KUNSTCHRONIK WOCHENSCHRIFT FÜR KUNST UND KUNSTGEWERBE
Verlag von E. A. SEEMANN in .Leipzig, Querstr. 13
Neue Folge. XIV. Jahrgang1902/1903Nr. 13. 23. Januar
Die Kunstchronik erscheint als Beiblatt zur »Zeitschrift für bildende Kunst« und zum »Kunstgewerbeblatt« monatlich dreimal, in den Sommermonaten Juli bis September monatlich einmal. Der Jahrgang kostet 8 Mark und umfasst 33 Nummern. Die Abonnenten der »Zeitschrift für bildende Kunst« erhalten die Kunstchronik kostenfrei. — Für Zeichnungen, Manuskripte etc., die unverlangt eingesandt werden, leisten Redaktion und Verlagshandlung keine Gewähr.
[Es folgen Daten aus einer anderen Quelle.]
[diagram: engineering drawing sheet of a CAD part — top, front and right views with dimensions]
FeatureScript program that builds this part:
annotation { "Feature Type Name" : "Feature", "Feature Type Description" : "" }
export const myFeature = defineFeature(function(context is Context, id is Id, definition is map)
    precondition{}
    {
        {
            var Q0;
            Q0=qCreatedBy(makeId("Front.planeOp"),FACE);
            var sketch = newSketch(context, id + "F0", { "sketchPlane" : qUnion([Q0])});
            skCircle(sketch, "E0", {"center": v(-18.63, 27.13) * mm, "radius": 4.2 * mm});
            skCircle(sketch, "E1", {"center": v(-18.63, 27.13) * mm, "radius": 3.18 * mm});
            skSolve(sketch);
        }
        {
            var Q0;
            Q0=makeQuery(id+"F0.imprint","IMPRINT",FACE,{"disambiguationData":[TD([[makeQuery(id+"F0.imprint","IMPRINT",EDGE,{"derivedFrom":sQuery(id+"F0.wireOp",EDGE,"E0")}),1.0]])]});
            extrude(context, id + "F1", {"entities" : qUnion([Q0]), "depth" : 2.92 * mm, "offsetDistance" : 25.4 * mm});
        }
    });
Alle Briefschaften und Sendungen sind zu richten an E. A. Seemann, Leipzig, Querstrasse 13. Anzeigen 30 Pf. für die dreispaltige Petitzeile, nehmen ausser der Verlagshandlung die Annoncenexpeditionen von Ha äsen st ein & Vogler, Rud. Mosse u. s. w. an.
PARISER BRIEF
Im grossen Saale der nationalen Kunstschule hat man, so weit man ihrer habhaft werden konnte, die Arbeiten des im vorigen Jahre in Nizza gestorbenen Malers und Radierers Marcellin Desboutin vereinigt und dem Publikum zugänglich gemacht. Desboutin war mit dem noch lebenden bekannteren Maler Edgar Degas eine der letzten Stützen der einstigen Tafelrunde Manet’s, die sich im Café de la Nouvelle Athènes an der Place Pigalle zu versammeln pflegte. Auch als die Freunde gestorben waren oder das alte Lokal verlassen hatten, erschien Desboutin bis etwa ein Jahr vor seinem Tode regelmässig in diesem Café, wo er der Mittelpunkt einer Gesellschaft von Künstlern geworden war. Jedermann auf dem Montmartre kannte den Alten, der trotz seiner achtzig Jahre immer noch aufrecht und stolz einherschritt und in seinem Äusseren mit dem grossen Schlapphut, dem ärmellosen italienischen Mantel, den wallenden weissen Locken, dem ungepflegten Barte und dem nie fehlenden thönernen Pfeifchen eine der frappantesten Erscheinungen des Künstlerviertels war. Desboutin war einst ein reicher Mann gewesen und hatte zwanzig Jahre lang in seiner Villa Ombrellino bei Florenz ein Mäcenatendasein geführt, aus dem er durch den Zusammenbruch seiner Finanzen aufgeschreckt wurde. Dann war er nach Paris gekommen und suchte hier mit der Kunst, die er bislang nur als Liebhaberei getrieben hatte, seinen Unterhalt zu verdienen. Dies fiel ihm um so schwerer, als er der rechte Boheme war und sich mit einer zahlreichen Familie bebürdet hatte. Alle sechs Monate zog er um, weil er die Miete nicht bezahlen konnte, und die letzten dreissig oder gar vierzigjahre schwamm er im Strome von Schulden und Widerwärtigkeiten. Das aber bekümmerte ihn nicht im mindesten und seine Seelenruhe war in der ersten glücklicheren Hälfte seines Lebens gewiss nicht grösser als in der letzten, wo er oft nicht wusste, wo er schlafen und essen sollte. Es schien ihm ganz natürlich, im Falle der Not mit Weib und Kind, Hund und Katze bei einem Freunde zu erscheinen und Gastfreundschaft zu heischen und bis zu seinem Tode blieb er der unverbesserlichste Optimist, der je einem Mürger Modell gestanden hat.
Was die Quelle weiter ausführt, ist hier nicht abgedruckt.